A key lesson from Chicago’s experience is that we can accomplish only so much with better housing and slightly better circumstances. It was perhaps naïve to think that relocation was going to address all the problems families were having. Even those who were doing the best after they moved were still struggling. Young women I got to know who seemed college bound ended up getting pregnant in their late teens. Boys on promising paths in high school got sucked into gangs. Kids doing well in school still talked about getting into fights and having to avoid the local drug dealers.
Outcomes were worse for others. Take Annette, a mother who grew up in the projects and had a history of substance abuse, mental health problems, and violent relationships. Her two older kids, Robert and Denise, were equally depressed. Robert ended up lost to the streets, and Denise was forced into adulthood too early, doing whatever it took to help support Annette’s younger kids, including trading sex for money so she could buy food or help pay the bills.
Yes, much progress has been made in Chicago and elsewhere in remedying public housing’s worst failures. The CHA post-federal takeover was more successful than I ever would have predicted. But addressing the needs of families like Annette’s requires significant and sustained investments that tackle the problems of poor neighborhoods, enable residents to move to places that offer better opportunities for themselves and their children, and provide intensive, long-term services that might mitigate the traumatic legacy of racial segregation and discrimination.

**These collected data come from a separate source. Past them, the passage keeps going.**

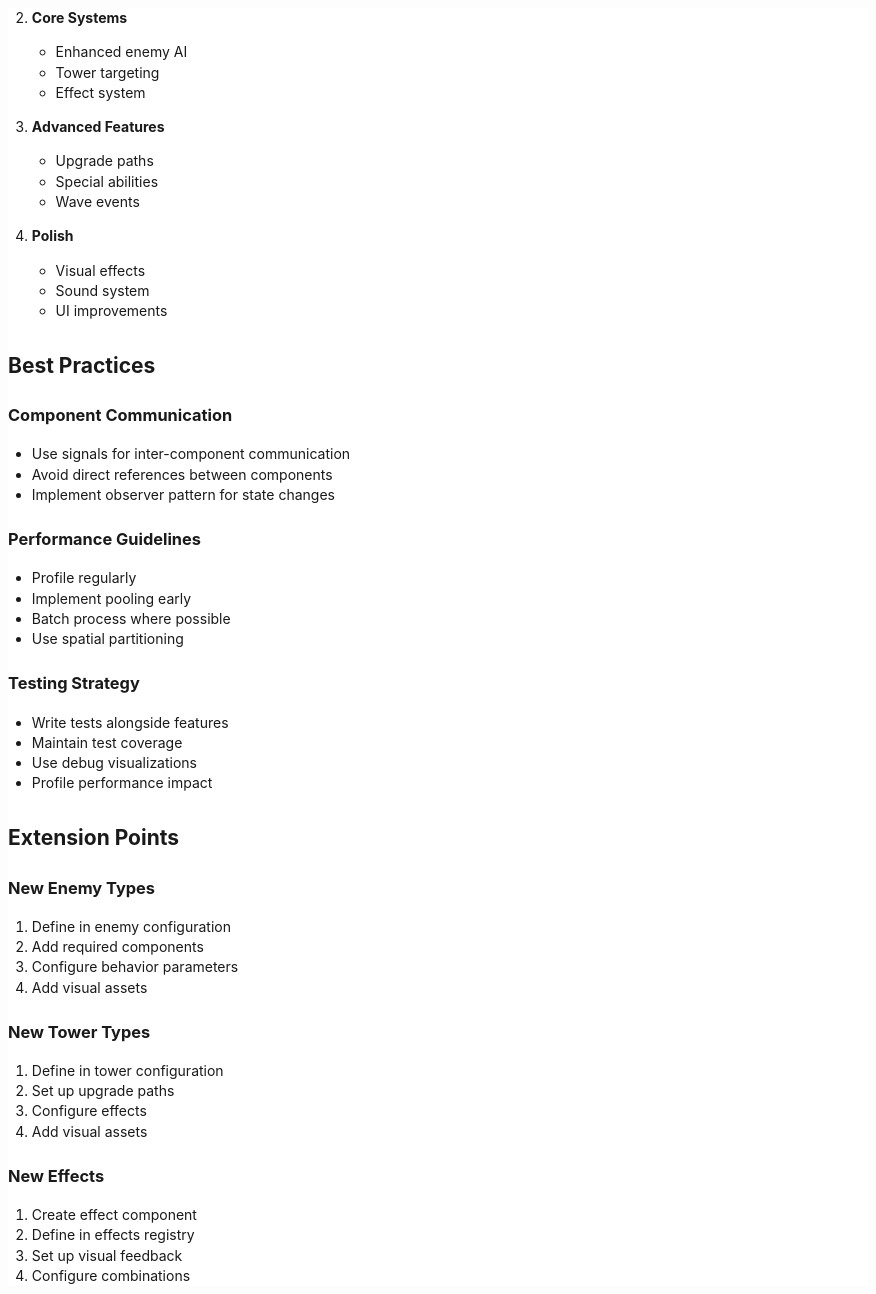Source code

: 2. **Core Systems**
   - Enhanced enemy AI
   - Tower targeting
   - Effect system

3. **Advanced Features**
   - Upgrade paths
   - Special abilities
   - Wave events

4. **Polish**
   - Visual effects
   - Sound system
   - UI improvements

## Best Practices

### Component Communication
- Use signals for inter-component communication
- Avoid direct references between components
- Implement observer pattern for state changes

### Performance Guidelines
- Profile regularly
- Implement pooling early
- Batch process where possible
- Use spatial partitioning

### Testing Strategy
- Write tests alongside features
- Maintain test coverage
- Use debug visualizations
- Profile performance impact

## Extension Points

### New Enemy Types
1. Define in enemy configuration
2. Add required components
3. Configure behavior parameters
4. Add visual assets

### New Tower Types
1. Define in tower configuration
2. Set up upgrade paths
3. Configure effects
4. Add visual assets

### New Effects
1. Create effect component
2. Define in effects registry
3. Set up visual feedback
4. Configure combinations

That visit to Robert Taylor Homes shaped my career in ways that I could not have imagined. I have spent the past 30 years following the CHA, watching how its trajectory influenced housing policy nationally, and thinking about the impact on low-income families and neighborhoods. The lessons I’ve learned about the implications of failed policies are particularly pertinent now, as the Trump administration begins formulating its housing strategies and cities brace for a possible rollback in federal commitments to addressing the problems of poor people of color. But the CHA experience has shown that we can use housing as a platform for delivering services and support to vulnerable families. The Plan for Transformation was a product of the last wave of federal reform that encouraged shifting responsibility to the private sector. Private developers now own and manage a substantial proportion of CHA’s portfolio, and private landlords benefit from its much-larger voucher program.

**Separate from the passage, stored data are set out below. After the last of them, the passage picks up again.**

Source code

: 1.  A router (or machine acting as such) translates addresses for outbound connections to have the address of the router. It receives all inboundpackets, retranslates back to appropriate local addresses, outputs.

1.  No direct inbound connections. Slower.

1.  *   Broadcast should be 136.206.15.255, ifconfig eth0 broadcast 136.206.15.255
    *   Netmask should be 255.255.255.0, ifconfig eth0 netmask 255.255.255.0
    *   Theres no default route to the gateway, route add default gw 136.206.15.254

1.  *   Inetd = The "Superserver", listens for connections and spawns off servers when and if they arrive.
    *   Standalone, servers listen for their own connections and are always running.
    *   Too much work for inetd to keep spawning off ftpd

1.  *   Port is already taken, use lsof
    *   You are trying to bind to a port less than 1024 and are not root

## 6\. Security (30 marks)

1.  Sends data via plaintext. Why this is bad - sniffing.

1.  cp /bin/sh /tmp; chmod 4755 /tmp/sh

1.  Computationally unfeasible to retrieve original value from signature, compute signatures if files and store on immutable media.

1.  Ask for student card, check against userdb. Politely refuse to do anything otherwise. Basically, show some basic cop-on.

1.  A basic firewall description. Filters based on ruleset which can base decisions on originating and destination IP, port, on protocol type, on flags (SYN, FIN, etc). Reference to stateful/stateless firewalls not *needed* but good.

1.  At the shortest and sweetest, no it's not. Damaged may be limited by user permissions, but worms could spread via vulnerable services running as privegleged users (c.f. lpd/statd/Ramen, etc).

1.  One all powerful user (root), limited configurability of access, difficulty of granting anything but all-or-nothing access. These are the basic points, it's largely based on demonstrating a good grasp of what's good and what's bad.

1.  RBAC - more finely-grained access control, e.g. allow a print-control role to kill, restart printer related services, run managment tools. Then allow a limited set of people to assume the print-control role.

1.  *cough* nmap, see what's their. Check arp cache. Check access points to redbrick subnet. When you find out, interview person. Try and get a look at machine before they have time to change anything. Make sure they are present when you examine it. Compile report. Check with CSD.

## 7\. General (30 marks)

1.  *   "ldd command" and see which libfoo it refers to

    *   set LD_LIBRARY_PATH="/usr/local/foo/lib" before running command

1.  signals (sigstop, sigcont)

Having stable tenants who can pay the rent and don’t cause problems for other residents is in the best interest of all who manage and own affordable housing, whether they are developers or government-run housing agencies. These groups should look to the CHA’s service models to protect their investments. For example, my team from the Urban Institute helped the CHA develop a family case management program that provides support and access to on-site mental health and employment services. They can also learn from the relationships the CHA built with Chicago’s workforce agencies and city colleges; links like these will be even more important if residents are to take advantage of any job creation opportunities.
Today, the Robert Taylor Homes housing project is gone. Where it once stood are vast tracks of vacant land awaiting development. There is some replacement housing in the neighborhood, but nowhere near the more than 4,000 units that were demolished.
It may be too early to know what the Trump era will mean for places like this, and for affordable housing policy in general. But Chicago offers lessons that the new administration—and developers and housing agencies—would be wise to consider.